◆ Stored entries

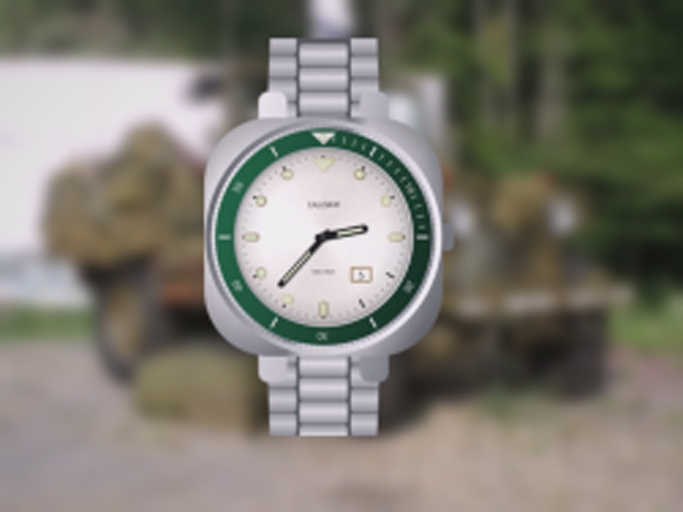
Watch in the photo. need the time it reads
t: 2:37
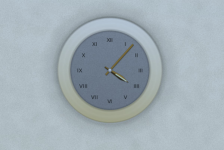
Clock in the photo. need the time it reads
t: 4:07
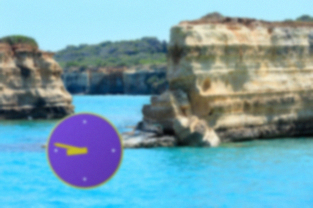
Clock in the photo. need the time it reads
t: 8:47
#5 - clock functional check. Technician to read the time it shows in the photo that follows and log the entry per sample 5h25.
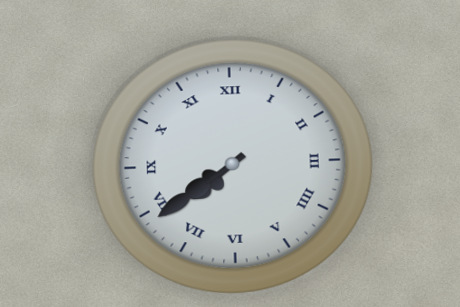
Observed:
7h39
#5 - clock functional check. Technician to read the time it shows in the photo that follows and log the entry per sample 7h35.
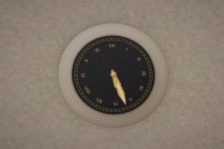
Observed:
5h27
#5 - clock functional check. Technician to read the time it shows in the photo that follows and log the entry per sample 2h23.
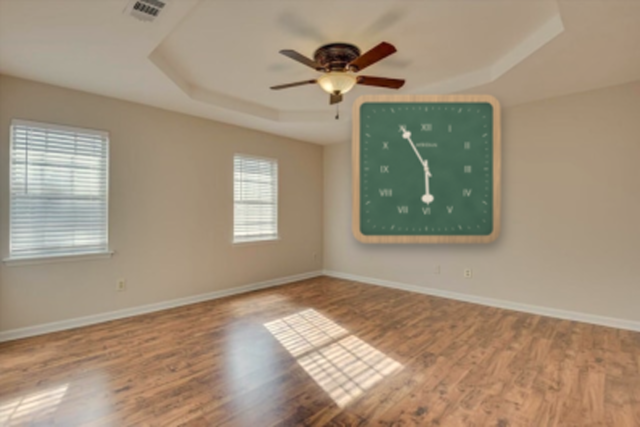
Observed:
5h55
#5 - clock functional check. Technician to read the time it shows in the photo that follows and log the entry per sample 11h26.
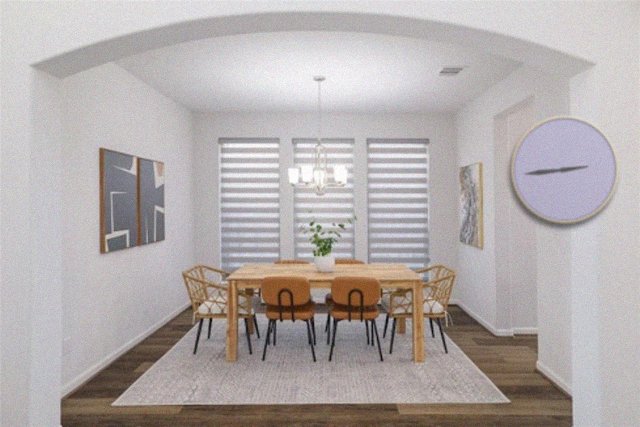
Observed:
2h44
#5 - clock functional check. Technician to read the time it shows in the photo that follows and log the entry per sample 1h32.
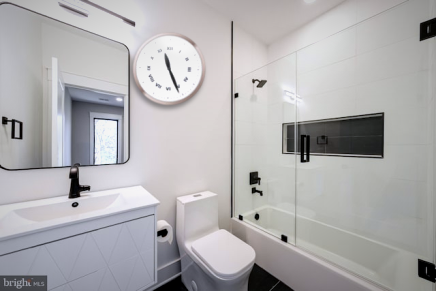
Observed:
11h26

◆ Task statement
Can you reproduce these lines word for word, leaving out the pictures?

◆ Finished task
Watch in the photo. need the time it reads
t: 2:37
Clock in the photo. need the time it reads
t: 4:07
Clock in the photo. need the time it reads
t: 8:47
#5 - clock functional check. Technician to read the time it shows in the photo that follows and log the entry per sample 5h25.
Observed:
7h39
#5 - clock functional check. Technician to read the time it shows in the photo that follows and log the entry per sample 7h35.
Observed:
5h27
#5 - clock functional check. Technician to read the time it shows in the photo that follows and log the entry per sample 2h23.
Observed:
5h55
#5 - clock functional check. Technician to read the time it shows in the photo that follows and log the entry per sample 11h26.
Observed:
2h44
#5 - clock functional check. Technician to read the time it shows in the photo that follows and log the entry per sample 1h32.
Observed:
11h26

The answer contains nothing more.